According to a 2014 New York Times story, unemployment in Millinocket runs 10 percent to 21 percent and the town's population, once over 7,000 in the 1970s, was down to 4,466, and that population is aging.
"It's cold," said Cyr, who has lived in Millinocket for 16 years. "A lot of people don't have jobs. A lot of people are struggling to make ends meet. Praying they have money to put oil in their barrels so they don't freeze. Trying to buy basketball shoes for their kids.
"We do our damnedest to take care of our own the best we can. Sometimes people feel like they're alone."
Cyr's father-in-law worked in the mill. She grew up in a neighboring town and remembered what a big deal it was to go to Millinocket, where there was a downtown and a department store.
"It was a status thing here to be from Millinocket," she said.
Mainers are a resilient lot, although how to restart the economy in the town and the surrounding area was perplexing and frustrating. And then along came Allen, a longtime marathoner who has raised money for numerous charities and organizes the Mount Desert Island Marathon.
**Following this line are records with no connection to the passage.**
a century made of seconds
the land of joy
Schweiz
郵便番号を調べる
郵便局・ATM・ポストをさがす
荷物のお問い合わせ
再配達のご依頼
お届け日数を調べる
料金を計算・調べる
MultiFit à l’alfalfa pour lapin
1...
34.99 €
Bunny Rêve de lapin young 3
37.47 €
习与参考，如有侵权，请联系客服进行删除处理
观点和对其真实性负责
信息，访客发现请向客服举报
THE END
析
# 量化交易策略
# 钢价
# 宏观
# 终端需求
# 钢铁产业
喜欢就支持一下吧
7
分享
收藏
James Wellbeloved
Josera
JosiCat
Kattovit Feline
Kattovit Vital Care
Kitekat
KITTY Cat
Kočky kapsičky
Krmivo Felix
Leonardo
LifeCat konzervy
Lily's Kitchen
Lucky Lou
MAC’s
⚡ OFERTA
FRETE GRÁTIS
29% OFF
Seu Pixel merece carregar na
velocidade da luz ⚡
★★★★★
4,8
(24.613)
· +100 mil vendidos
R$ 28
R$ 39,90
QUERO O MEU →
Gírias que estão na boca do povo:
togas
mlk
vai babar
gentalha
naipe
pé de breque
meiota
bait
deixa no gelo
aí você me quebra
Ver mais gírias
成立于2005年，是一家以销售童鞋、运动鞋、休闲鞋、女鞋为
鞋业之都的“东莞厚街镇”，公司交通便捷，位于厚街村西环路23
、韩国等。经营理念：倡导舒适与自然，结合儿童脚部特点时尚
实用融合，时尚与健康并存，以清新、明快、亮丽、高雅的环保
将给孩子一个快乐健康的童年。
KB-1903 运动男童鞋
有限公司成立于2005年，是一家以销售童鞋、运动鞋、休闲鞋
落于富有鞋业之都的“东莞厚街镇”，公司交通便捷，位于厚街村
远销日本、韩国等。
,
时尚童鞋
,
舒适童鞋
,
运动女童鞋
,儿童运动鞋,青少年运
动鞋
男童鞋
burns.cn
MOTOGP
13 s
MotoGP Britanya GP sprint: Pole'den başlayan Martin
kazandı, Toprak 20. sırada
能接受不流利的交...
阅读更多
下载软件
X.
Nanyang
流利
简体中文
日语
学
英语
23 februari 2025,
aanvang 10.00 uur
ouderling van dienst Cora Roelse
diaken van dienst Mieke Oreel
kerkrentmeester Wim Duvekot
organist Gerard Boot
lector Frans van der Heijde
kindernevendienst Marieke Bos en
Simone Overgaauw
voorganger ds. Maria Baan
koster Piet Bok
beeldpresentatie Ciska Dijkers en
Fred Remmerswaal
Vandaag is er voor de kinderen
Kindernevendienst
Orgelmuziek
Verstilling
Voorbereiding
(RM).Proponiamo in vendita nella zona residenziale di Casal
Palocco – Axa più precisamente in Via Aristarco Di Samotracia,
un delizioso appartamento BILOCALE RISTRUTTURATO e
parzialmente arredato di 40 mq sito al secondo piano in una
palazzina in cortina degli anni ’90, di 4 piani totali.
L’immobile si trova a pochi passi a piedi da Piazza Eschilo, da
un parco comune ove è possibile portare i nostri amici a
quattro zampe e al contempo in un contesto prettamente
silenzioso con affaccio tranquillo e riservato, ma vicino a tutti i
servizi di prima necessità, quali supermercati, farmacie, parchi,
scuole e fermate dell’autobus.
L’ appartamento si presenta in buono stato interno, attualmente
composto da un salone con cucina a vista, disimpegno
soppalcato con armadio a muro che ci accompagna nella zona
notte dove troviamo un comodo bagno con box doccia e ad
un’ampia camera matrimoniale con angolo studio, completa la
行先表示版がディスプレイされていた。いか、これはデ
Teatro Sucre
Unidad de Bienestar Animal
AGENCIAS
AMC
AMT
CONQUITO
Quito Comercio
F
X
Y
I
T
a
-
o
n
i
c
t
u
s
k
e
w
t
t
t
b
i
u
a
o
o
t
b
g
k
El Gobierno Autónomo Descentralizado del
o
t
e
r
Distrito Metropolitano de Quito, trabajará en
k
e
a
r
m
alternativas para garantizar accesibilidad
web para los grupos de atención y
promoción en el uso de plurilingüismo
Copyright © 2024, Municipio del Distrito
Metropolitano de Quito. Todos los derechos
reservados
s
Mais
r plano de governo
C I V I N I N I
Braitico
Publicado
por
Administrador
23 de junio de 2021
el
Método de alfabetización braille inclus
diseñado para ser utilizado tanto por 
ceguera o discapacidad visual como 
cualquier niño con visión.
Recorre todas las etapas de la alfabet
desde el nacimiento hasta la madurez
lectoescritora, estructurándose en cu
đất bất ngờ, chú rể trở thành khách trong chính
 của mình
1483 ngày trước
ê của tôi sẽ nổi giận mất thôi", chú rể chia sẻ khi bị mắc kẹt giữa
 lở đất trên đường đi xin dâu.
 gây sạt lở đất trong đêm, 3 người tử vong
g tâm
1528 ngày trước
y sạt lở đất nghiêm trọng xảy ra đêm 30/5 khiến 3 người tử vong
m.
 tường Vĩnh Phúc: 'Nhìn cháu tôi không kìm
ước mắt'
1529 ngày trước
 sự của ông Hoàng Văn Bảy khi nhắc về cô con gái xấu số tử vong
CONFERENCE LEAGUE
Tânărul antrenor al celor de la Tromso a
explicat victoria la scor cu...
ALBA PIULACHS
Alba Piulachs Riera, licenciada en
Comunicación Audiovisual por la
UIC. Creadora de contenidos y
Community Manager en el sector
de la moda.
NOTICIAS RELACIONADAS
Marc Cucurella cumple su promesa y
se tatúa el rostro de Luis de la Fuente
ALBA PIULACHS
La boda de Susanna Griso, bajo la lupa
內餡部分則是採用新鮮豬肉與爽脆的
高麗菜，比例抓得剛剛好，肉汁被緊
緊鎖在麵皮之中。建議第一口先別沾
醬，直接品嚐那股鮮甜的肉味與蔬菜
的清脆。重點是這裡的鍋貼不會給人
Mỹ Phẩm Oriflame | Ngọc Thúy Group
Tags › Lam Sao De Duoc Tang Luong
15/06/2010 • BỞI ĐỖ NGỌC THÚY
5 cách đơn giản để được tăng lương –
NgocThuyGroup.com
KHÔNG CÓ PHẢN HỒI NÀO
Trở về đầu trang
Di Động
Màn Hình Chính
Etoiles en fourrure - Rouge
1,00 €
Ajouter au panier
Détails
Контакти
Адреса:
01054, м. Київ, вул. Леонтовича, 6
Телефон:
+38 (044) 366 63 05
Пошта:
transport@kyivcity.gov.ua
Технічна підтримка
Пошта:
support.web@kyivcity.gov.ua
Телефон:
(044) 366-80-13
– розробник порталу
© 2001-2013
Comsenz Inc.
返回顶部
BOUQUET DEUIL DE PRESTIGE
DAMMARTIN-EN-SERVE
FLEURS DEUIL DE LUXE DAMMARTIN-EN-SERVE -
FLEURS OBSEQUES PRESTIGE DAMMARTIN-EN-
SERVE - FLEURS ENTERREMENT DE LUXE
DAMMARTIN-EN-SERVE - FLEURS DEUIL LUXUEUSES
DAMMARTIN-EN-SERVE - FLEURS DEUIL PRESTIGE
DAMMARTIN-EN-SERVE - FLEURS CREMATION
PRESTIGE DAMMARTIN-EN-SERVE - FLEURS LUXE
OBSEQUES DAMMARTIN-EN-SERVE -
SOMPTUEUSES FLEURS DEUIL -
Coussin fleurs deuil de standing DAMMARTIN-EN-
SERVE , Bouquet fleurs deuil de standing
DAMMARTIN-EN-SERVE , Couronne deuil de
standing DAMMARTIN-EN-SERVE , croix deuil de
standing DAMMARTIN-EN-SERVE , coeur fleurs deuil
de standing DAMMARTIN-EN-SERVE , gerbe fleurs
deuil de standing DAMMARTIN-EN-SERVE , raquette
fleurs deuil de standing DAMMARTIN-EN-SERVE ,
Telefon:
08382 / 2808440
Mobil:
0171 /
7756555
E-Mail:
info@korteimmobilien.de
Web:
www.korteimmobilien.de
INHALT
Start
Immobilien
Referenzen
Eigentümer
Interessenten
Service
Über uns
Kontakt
"Gary taught us to look outside the box," said Mike Madore, the town council chairman, a fourth-generation Millinocket resident who worked in the mill before he went to college. "No idea is a bad idea. I think that's what the town needed to see. People loved this idea and they were fascinated by it."
The question we runners were asked the most was: "Do you normally run in this weather?"
There were holiday decorations up, somethingthe town hasn't done much of lately. The windows of an empty car dealership, highly visible to out-of-towners on the way to Main Street, were festively decorated instead of abandoned and empty.
"The marathon meant more to people of the town than the marathoners will ever understand," Cyr said.
"No, it's not going to solve the problems. It's not going to solve anything right now, but it's going to boost morale and how people feel about themselves. And that's where it's going to start solving problems.
More than 1,000 people have already signed up for the race next year. And yes, I'll be there. It can't be any colder, right?